> _Excerpt to read_

* * *

Hillbilly Elegy: A Memoir of a Family and Culture in Crisis


I am very torn in regards to this review.  I read Hillbilly Elegy because I wanted to practice what I preach…that is, to read and try and understand different political views from my own.  I can’t say that J.D. Vance changed my mind on anything but I can appreciate that he tried to show his side of things in a well written and eloquent manner.  My main issues with this book are not that I don’t agree with much of what he thinks or believes but that he discusses the issues “hillbillys” have in the United States today but doesn’t offer any solutions for how to overcome the obstacles that exist within this group.  I wanted more of a guide than he offered.

This book is not only the history of the Vance family but an exploration of the white working class and their decline over the past forty years.  Using his family as a reference, Vance talks about how the migration from Kentucky to Ohio was seen as a way out of the lower class into middle class and how this change in status came to define an entire generation of workers.  With an emphasis on his nontraditional upbringing and improbable success story, Vance writes about the struggles of his community in a very true way.

As I said above, my issues with this book are not Vance’s writing or even his beliefs.  He is very honest about why he seemed to survive and flourish in life despite where he grew up and unflinchingly details his own mother’s shortcomings and struggles with abuse. He is even, at times, brutally honest about the people in his community.  One quote that stuck out to me is when he is talking about who to blame for the circumstances his community finds themselves in “We’ll get fired for tardiness, or for stealing merchandise and selling it on eBay, or for having a customer complain about the smell of alcohol on our breath, or for taking five thirty-minute restroom breaks per shift. We talk about the value of hard work but tell ourselves that the reason we’re not working is some perceived unfairness: Obama shut down the coal mines, or all the jobs went to the Chinese. These are the lies we tell ourselves to solve the cognitive dissonance—the broken connection between the world we see and the values we preach.” He takes him time to explain his family’s history and the hopes they had once they moved to Ohio and the smashing of those dreams brought on by years of struggle and futility.  I can empathize, to a point, with him and his family and commend him for doing all he could to make his life better and succeed where most everyone in his family failed.   He doesn’t mince words when it comes his community and I appreciated that but there were sometimes I felt that he wasn’t discussing the whole picture, especially when it comes to political differences.  There is a passage in which he tries to explain why the white working class didn’t like the Obama family that I thought missed the mark a bit.  “Barack Obama strikes at the heart of our deepest insecurities. He is a good father while many of us aren’t. He wears suits to his job while we wear overalls, if we’re lucky enough to have a job at all. His wife tells us that we shouldn’t be feeding our children certain foods, and we hate her for it—not because we think she’s wrong but because we know she’s right.”  He doesn’t even acknowledge that there is the possibility that the dislike for the Obama family is purely race based.  I wish he would have dug a little deeper into the racial side of the politics in this community.

* * *

> _Data section_
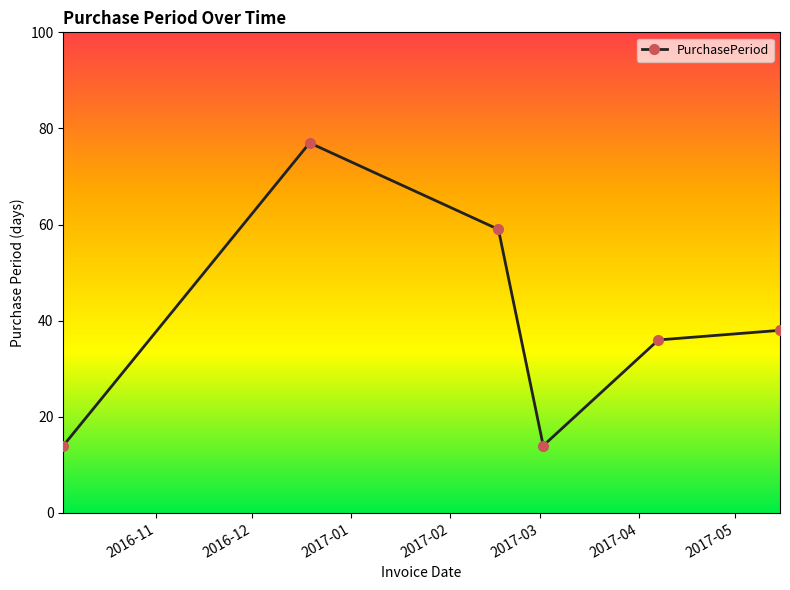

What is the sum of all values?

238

* * *

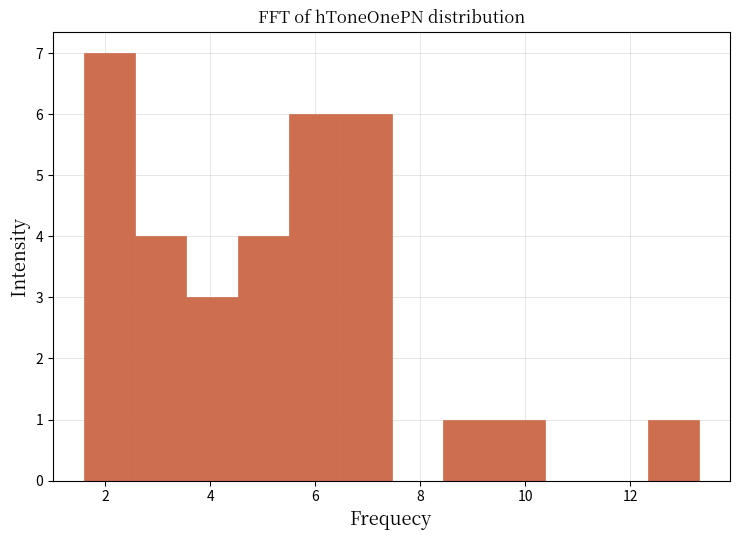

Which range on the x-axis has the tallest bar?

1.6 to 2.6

* * *

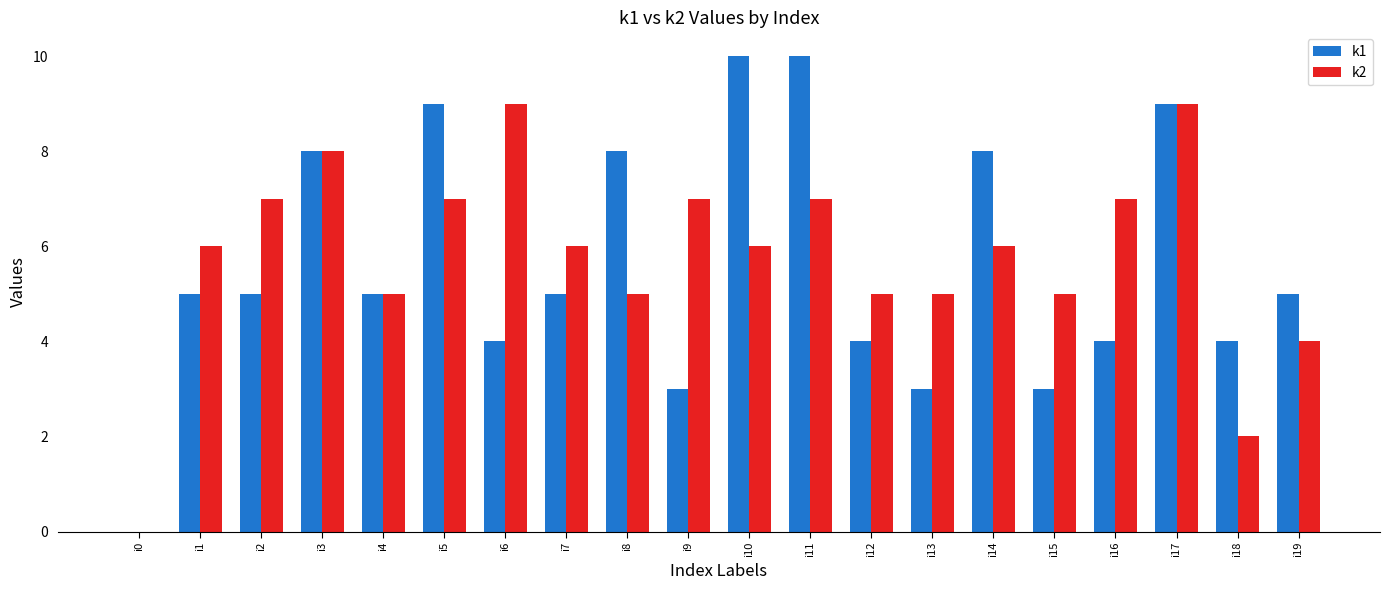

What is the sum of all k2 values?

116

* * *

> _Required tasks_
#1 According to the review of Hillbilly Elegy, which state did the Vance family leave, and where did they move?
#2 Write the next part of the review of Hillbilly Elegy, picking up right after its final sentence.
The records come from a separate source and have no connection to the review.

> _Outputs by task_
#1 They moved from Kentucky to Ohio.

#2
To me, what the book lacks is a clear and concise way to change the circumstances of the middle class working population.  He says that the government can only do so much and the change has to happen at the local level but doesn’t offer any ideas on how to do that.  He admits that a lot of his community’s failings are self-inflicted but doesn’t tell the reader how this community can help themselves.  I really wanted something more to show that he is working with this community to get out of the hole they are in and ways in which the reader can go forward after reading this book to help them.  How can we as a society expect people to change if we don’t know the ways in which to help them?

Overall, I’m glad I read this book and feel more knowledgeable about white, working class people but wish there was more written about steps forward from here.  I enjoyed his writing, however, and appreciate how open and honest he was about his family and the struggles he faced.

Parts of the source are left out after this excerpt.